FHFA v. Nomura: Disclosure Violations, Financial Crisis, and the Conclusions of a Fact Finder
FHFA v. Nomura, No. 11cv6201 (DLC) (SD NY May 11, 2015) involved claims arising out of the financial crisis.
The FHFA brought a number lawsuits against banks and related entities and individuals to recover damages on behalf of Fannie Mae and Freddie Mac arising out of their "investments in residential mortgage-backed securities (“RMBS”), specifically their investment in so-called private-label RMBS (“PLS”)." The FHFA alleged violations of the securities laws and blue sky statutes.
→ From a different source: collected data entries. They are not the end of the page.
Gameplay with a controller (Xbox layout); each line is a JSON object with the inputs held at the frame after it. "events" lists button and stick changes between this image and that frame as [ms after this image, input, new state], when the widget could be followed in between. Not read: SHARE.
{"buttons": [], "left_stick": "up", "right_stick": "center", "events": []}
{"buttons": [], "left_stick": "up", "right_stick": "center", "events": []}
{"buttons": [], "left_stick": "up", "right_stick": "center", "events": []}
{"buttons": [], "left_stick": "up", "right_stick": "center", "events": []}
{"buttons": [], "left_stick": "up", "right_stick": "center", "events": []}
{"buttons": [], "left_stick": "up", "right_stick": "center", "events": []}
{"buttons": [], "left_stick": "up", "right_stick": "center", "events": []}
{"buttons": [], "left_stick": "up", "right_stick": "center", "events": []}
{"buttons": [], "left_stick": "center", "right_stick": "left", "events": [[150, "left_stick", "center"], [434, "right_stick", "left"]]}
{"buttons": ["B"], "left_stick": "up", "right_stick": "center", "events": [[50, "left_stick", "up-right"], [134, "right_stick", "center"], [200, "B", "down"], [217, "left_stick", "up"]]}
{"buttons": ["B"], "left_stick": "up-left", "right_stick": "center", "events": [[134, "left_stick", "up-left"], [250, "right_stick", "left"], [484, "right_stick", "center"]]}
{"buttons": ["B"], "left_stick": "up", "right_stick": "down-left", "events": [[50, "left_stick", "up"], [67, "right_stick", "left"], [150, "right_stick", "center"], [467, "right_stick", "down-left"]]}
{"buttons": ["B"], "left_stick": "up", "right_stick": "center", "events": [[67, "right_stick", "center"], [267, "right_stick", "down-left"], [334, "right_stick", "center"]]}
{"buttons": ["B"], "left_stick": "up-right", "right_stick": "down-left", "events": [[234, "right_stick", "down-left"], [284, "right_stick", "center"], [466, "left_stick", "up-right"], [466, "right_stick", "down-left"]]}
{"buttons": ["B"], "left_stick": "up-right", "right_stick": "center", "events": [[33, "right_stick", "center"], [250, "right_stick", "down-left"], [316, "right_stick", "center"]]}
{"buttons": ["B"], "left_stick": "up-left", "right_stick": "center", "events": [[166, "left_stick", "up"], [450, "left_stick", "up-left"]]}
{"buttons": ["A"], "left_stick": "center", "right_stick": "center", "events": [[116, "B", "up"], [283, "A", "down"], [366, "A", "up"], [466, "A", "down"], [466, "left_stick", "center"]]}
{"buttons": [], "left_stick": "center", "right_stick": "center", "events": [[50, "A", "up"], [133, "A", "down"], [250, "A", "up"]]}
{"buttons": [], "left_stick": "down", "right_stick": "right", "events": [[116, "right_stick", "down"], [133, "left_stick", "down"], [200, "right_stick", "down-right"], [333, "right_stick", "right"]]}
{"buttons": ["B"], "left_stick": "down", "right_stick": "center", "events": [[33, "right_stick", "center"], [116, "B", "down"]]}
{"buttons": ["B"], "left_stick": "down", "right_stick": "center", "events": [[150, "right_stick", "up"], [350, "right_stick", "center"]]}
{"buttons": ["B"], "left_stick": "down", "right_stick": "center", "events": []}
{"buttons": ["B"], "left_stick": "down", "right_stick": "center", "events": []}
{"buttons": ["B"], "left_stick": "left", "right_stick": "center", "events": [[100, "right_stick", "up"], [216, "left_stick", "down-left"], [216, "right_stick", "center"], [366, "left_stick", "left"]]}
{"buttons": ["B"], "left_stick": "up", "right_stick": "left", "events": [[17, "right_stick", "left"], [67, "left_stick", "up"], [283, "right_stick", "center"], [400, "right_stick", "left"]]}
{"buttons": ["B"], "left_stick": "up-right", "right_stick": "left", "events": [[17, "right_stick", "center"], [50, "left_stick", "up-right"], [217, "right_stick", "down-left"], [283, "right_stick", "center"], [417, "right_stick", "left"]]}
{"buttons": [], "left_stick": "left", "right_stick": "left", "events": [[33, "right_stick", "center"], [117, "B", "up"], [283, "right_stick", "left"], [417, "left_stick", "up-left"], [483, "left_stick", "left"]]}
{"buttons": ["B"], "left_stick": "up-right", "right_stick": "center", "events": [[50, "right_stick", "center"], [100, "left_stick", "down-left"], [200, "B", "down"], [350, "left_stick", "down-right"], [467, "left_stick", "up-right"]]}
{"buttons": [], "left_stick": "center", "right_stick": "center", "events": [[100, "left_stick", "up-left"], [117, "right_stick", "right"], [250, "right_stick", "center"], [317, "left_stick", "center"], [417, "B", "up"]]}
Only one of the lawsuits actually went to trial, the one involving Nomura. A bench trial lasted from March 16 to April 9, 2015. A week or two ago, the court issued finding of facts and conclusions of law. The decision is lengthy and detailed. We note only this paragraph:
- This case is complex from almost any angle, but at its core there is a single, simple question. Did defendants accurately describe the home mortgages in the Offering Documents for the securities they sold that were backed by those mortgages? Following trial, the answer to that question is clear. The Offering Documents did not correctly describe the mortgage loans. The magnitude of falsity, conservatively measured, is enormous.
There has been a considerable amount written about the need for criminal actions against individuals involved in transactions that led to or caused the financial crisis. But perhaps what was really needed was more trials and more findings by neutral fact finders as to what actually happened in the period leading up to the financial crisis. Such findings may have been able to determine whether the "enormous" "magnitude of the falsity" was more the rule than the exception.